PageRank is an algorithm developed by Google to rank web pages based on their importance in the hyperlink structure of the web. The core intuition is that a node's importance is determined recursively by the importance of the nodes linking to it. That is, a node is important if it is linked to by other important nodes.

Let the graph be represented by its transition matrix $M$, where $M_{i,j}$ is the probability of moving from node $j$ to node $i$. This is done by normalizing each column of the adjacency matrix $A$ so that the total probability of leaving a node sums to $1$. Specifically, if node $j$ has $d_j$ outgoing links (i.e., $d_j = \sum_{i} A_{i,j}$), we define:

$$ M_{i,j} = \begin{cases}\frac{1}{d_j} & \text{if } A_{i,j} = 1 \\0 & \text{otherwise}\end{cases}. $$

Intuitively, this means that from node $j$, a random walker chooses uniformly at random one of the outgoing links to follow. If node $j$ has 3 outgoing links, each target gets a probability of $\frac{1}{3}.$
The entry $M^\top_{i,j}$ gives the probability that a random walker currently at node $j$ came from node $i$ in the previous step.

The PageRank vector $\mathbf{r} \in \mathbb{R}^N$ is defined as the stationary distribution of this stochastic process, and it satisfies the fixed-point equation:

$$ \mathbf{r} = d M^\top \mathbf{r} + \frac{1 - d}{N} \mathbf{1} $$

Here:

$d \in (0,1)$ is the damping factor (typically set to 0.85),
$M$ is the transition matrix.
$N$ is the number of nodes in the graph,
$\mathbf{1}$ is the vector of all ones.

The solution is typically found by an iterative algorithm called power iteration:

$$ \mathbf{r}^{(t+1)} = d M^\top \mathbf{r}^{(t)} + \frac{1 - d}{N} \mathbf{1} $$

This process converges under mild conditions and provides a ranking over nodes that reflects their centrality in the graph structure.

Special Properties of DAGs

A Directed Acyclic Graph (DAG) has no cycles.

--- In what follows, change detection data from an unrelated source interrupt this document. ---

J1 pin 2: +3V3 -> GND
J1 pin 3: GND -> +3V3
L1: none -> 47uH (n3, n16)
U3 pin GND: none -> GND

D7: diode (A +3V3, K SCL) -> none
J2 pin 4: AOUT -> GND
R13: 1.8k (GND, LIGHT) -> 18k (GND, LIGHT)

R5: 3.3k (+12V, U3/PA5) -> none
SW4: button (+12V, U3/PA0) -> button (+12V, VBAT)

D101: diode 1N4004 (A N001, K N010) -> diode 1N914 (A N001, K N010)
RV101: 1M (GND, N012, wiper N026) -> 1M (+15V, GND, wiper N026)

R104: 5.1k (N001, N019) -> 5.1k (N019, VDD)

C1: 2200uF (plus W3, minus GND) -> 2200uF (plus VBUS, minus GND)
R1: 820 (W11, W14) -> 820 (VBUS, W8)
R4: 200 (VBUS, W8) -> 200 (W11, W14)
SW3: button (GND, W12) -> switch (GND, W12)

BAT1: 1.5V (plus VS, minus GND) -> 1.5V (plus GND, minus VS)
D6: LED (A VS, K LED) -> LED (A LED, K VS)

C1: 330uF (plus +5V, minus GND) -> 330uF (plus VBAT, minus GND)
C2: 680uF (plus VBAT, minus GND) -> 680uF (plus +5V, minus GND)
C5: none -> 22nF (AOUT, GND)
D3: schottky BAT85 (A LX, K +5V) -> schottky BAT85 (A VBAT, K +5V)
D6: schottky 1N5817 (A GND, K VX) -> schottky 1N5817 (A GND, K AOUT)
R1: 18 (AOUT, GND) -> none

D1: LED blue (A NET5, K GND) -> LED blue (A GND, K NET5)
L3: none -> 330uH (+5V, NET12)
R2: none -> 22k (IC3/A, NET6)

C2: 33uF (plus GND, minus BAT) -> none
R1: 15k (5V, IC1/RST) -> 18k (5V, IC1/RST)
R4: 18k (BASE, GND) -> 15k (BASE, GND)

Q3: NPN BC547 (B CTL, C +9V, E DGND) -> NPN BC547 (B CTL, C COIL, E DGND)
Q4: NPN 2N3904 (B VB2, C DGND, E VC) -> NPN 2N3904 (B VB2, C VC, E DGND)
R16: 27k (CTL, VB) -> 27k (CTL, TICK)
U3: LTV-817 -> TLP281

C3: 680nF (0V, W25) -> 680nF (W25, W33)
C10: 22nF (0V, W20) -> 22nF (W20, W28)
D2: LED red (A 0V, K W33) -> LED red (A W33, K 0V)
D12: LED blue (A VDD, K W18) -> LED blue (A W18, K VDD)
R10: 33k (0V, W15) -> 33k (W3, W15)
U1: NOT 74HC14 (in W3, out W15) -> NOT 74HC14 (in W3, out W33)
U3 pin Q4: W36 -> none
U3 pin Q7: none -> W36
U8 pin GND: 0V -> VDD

Therefore, nodes can be arranged in a topological order $v_1, v_2, \dots, v_N$ such that every edge satisfies $i < j$. In this ordering, the adjacency matrix becomes strictly upper triangular, and the corresponding matrix $M$ is also upper triangular. Consequently, $M^\top$, which is used in PageRank iteration, becomes lower triangular.